- _WHAT YOU ARE ASKED TO DO_: Show, in full, each line of the data that contains "down".

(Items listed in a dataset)

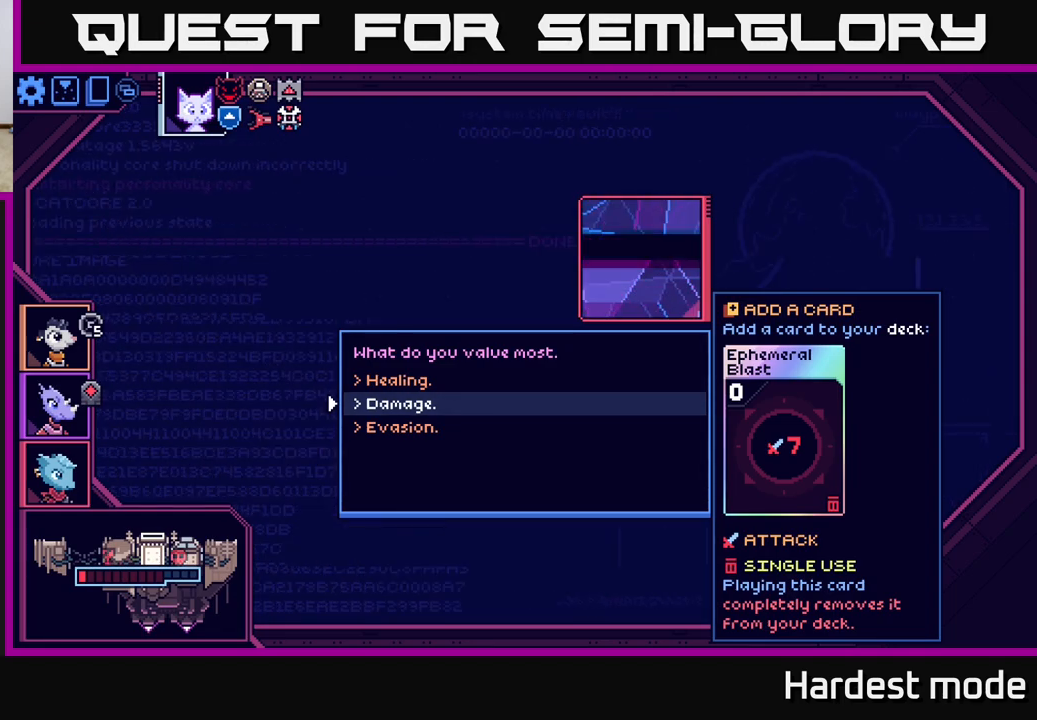
{"buttons": [], "left_stick": "center", "right_stick": "center", "events": []}
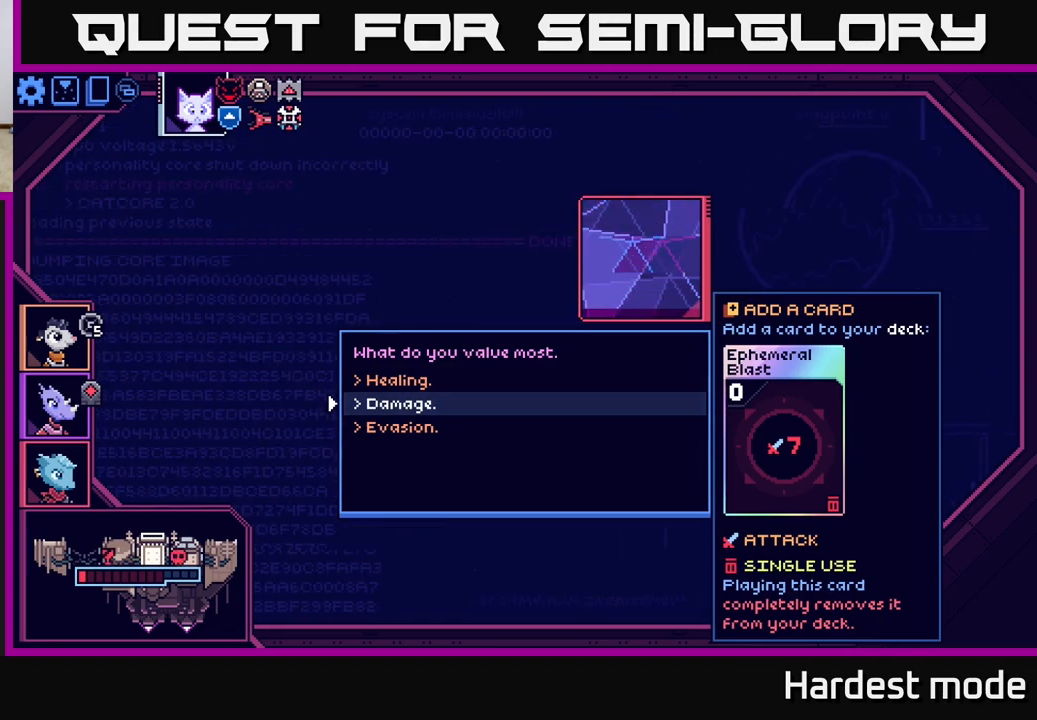
{"buttons": [], "left_stick": "center", "right_stick": "center", "events": []}
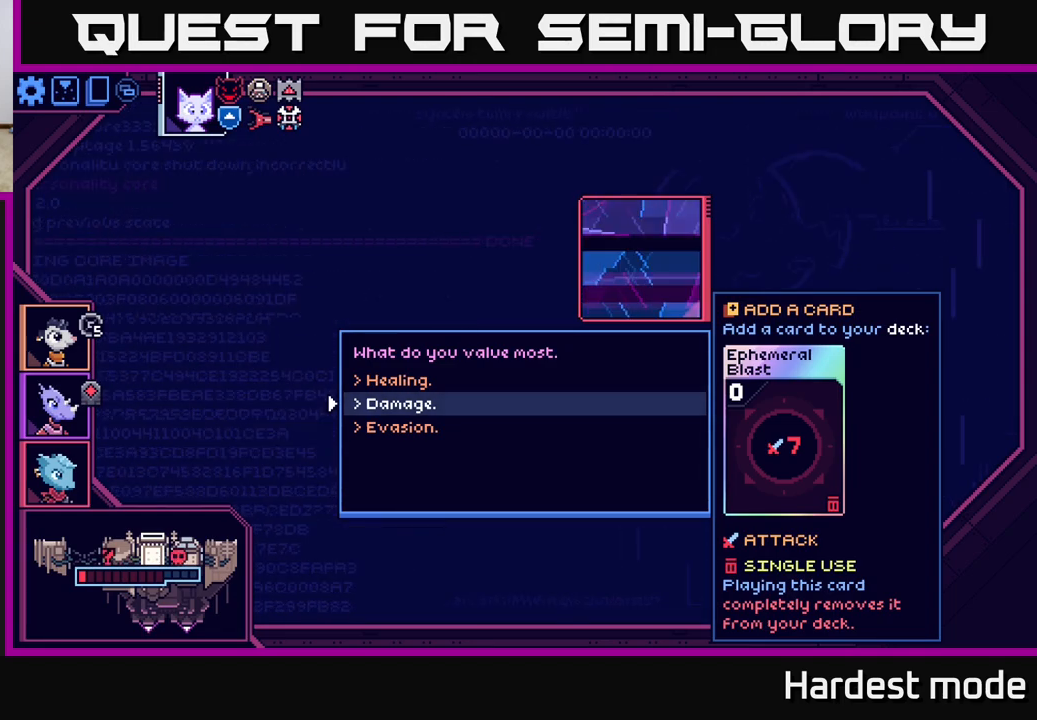
{"buttons": [], "left_stick": "center", "right_stick": "center", "events": []}
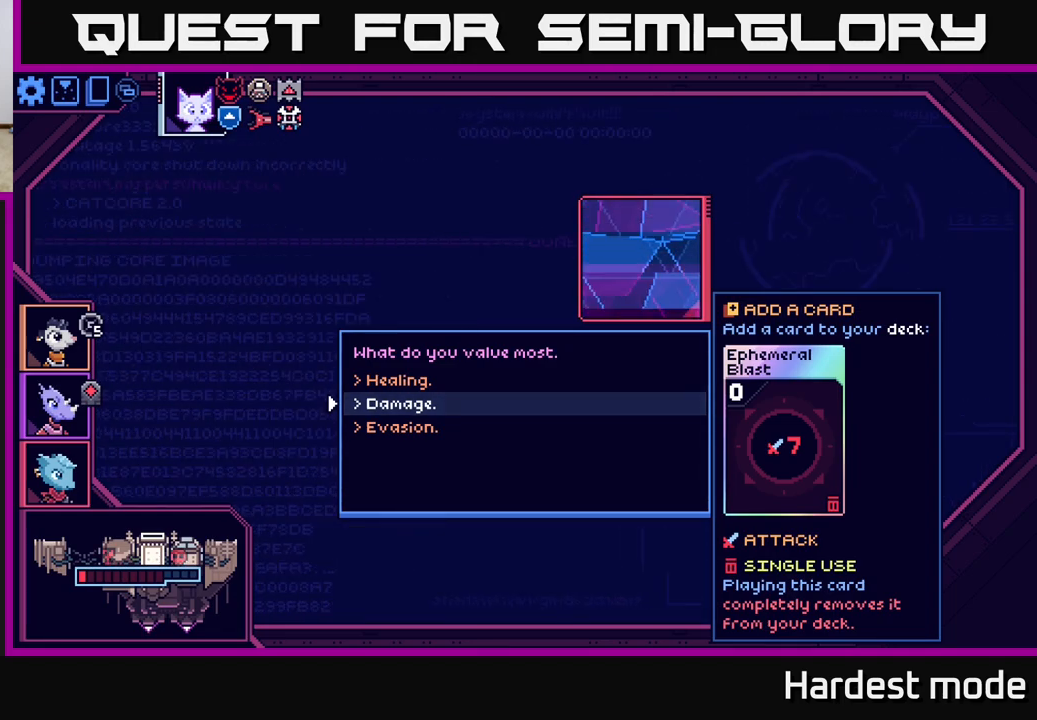
{"buttons": [], "left_stick": "center", "right_stick": "center", "events": []}
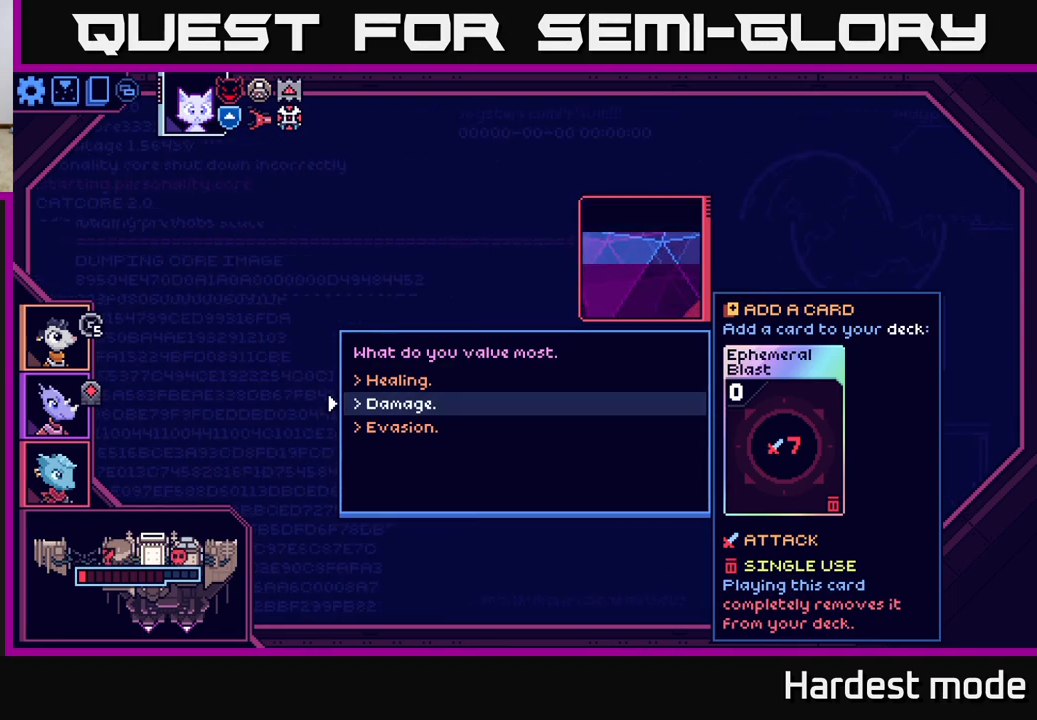
{"buttons": [], "left_stick": "up", "right_stick": "center", "events": [[500, "left_stick", "up"]]}
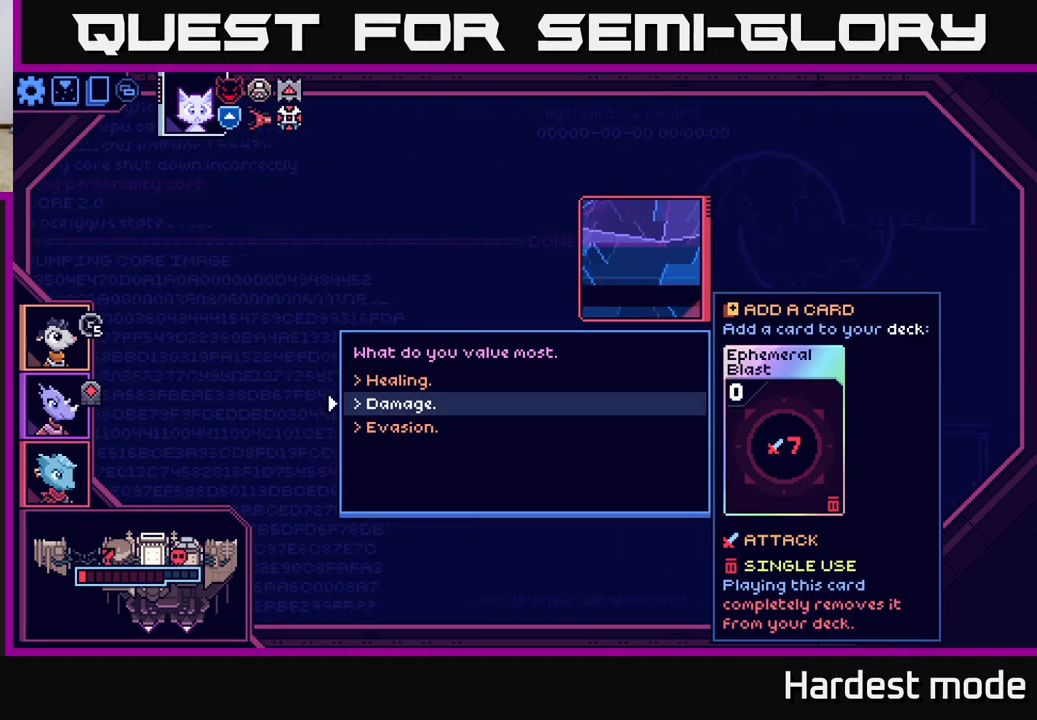
{"buttons": [], "left_stick": "down", "right_stick": "center", "events": [[167, "left_stick", "center"], [417, "left_stick", "down"]]}
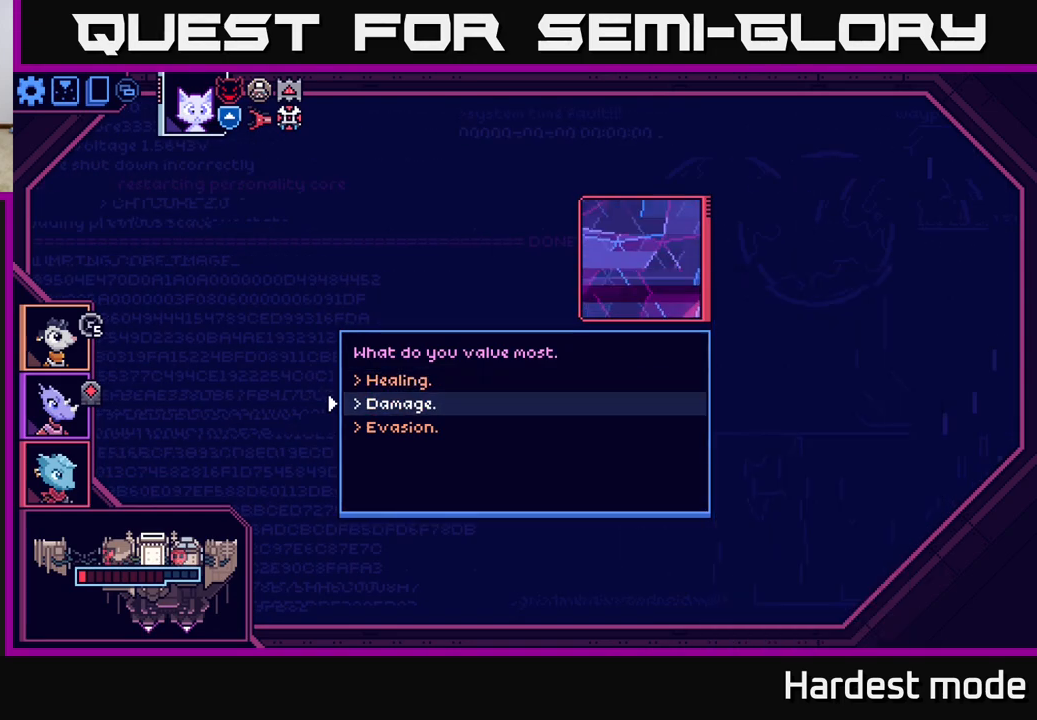
{"buttons": [], "left_stick": "center", "right_stick": "center", "events": [[100, "left_stick", "center"], [183, "A", "down"], [250, "A", "up"]]}
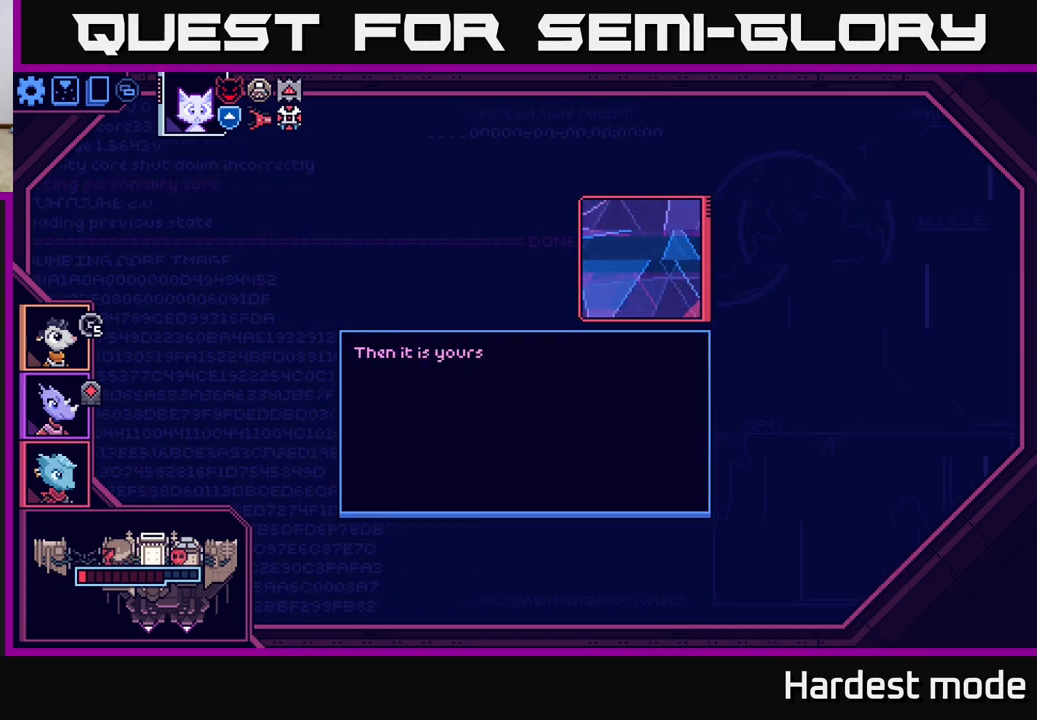
{"buttons": [], "left_stick": "center", "right_stick": "center", "events": []}
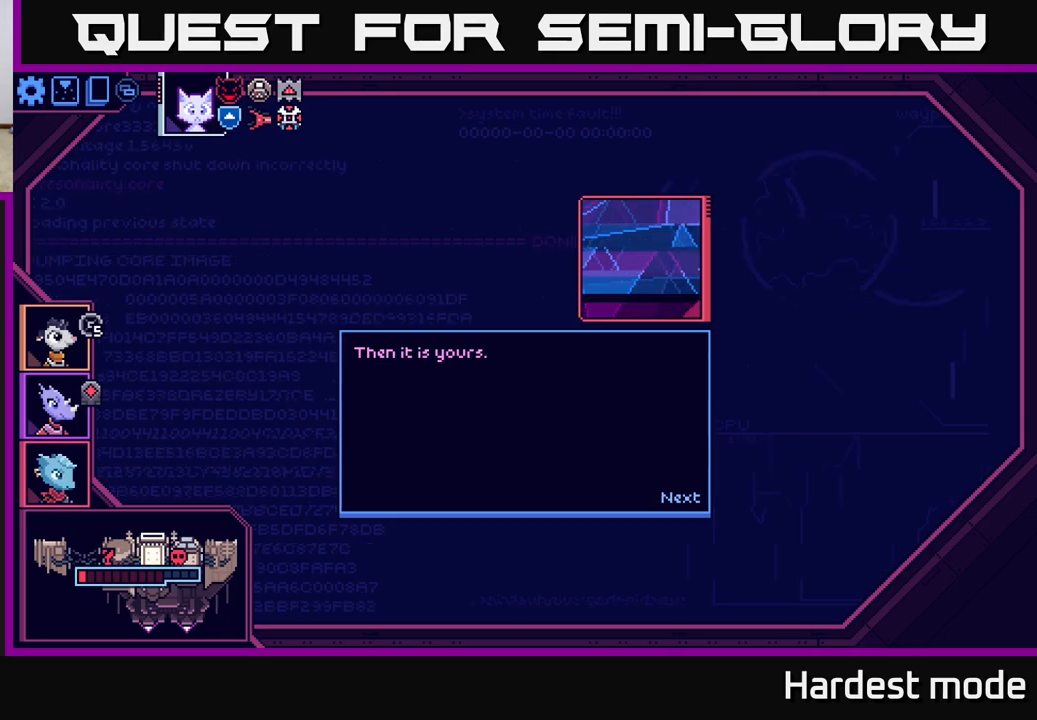
{"buttons": [], "left_stick": "center", "right_stick": "center", "events": [[283, "A", "down"], [383, "A", "up"]]}
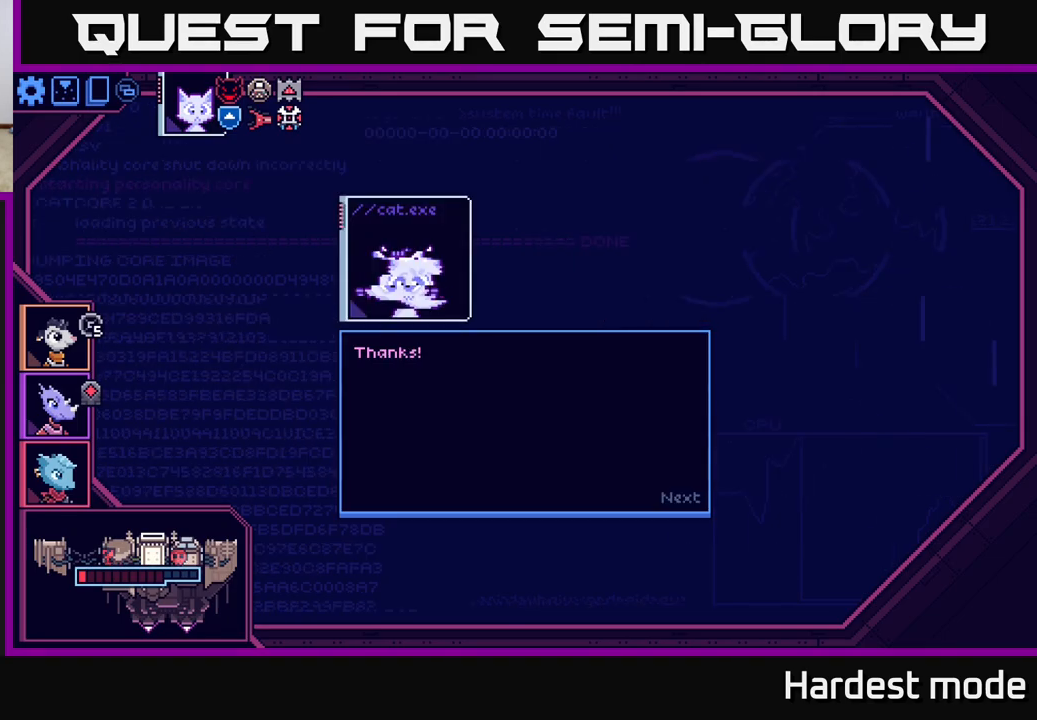
{"buttons": [], "left_stick": "center", "right_stick": "center", "events": [[417, "A", "down"], [467, "A", "up"]]}
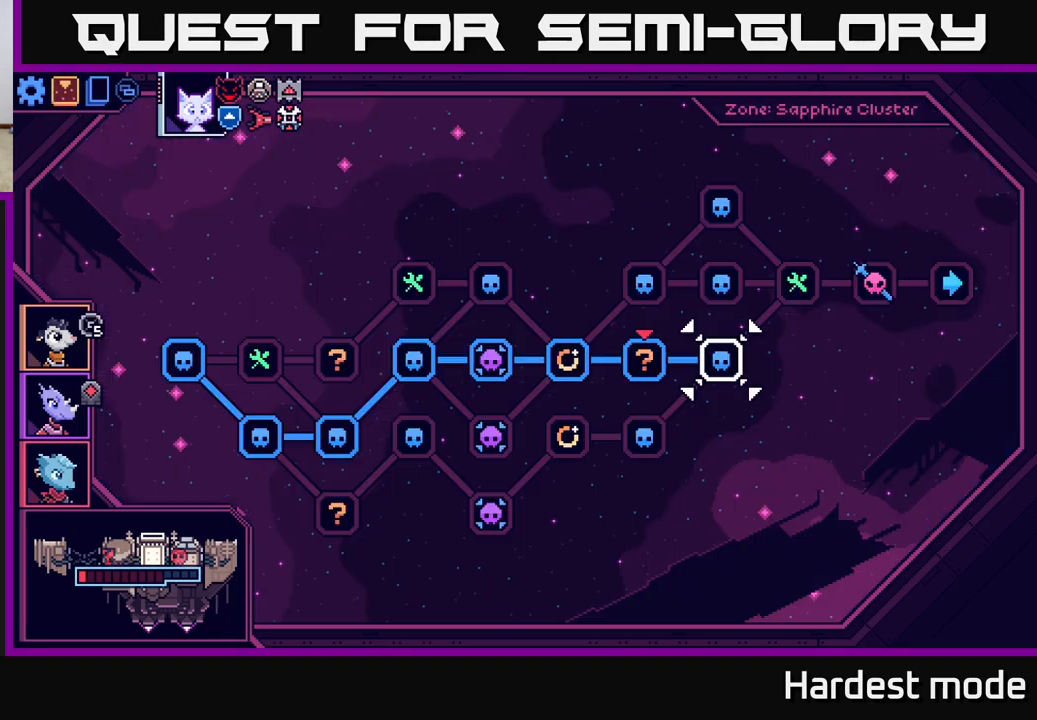
{"buttons": [], "left_stick": "center", "right_stick": "center", "events": []}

- _EXERCISE SOLUTION_:
{"buttons": [], "left_stick": "down", "right_stick": "center", "events": [[167, "left_stick", "center"], [417, "left_stick", "down"]]}
{"buttons": [], "left_stick": "center", "right_stick": "center", "events": [[100, "left_stick", "center"], [183, "A", "down"], [250, "A", "up"]]}
{"buttons": [], "left_stick": "center", "right_stick": "center", "events": [[283, "A", "down"], [383, "A", "up"]]}
{"buttons": [], "left_stick": "center", "right_stick": "center", "events": [[417, "A", "down"], [467, "A", "up"]]}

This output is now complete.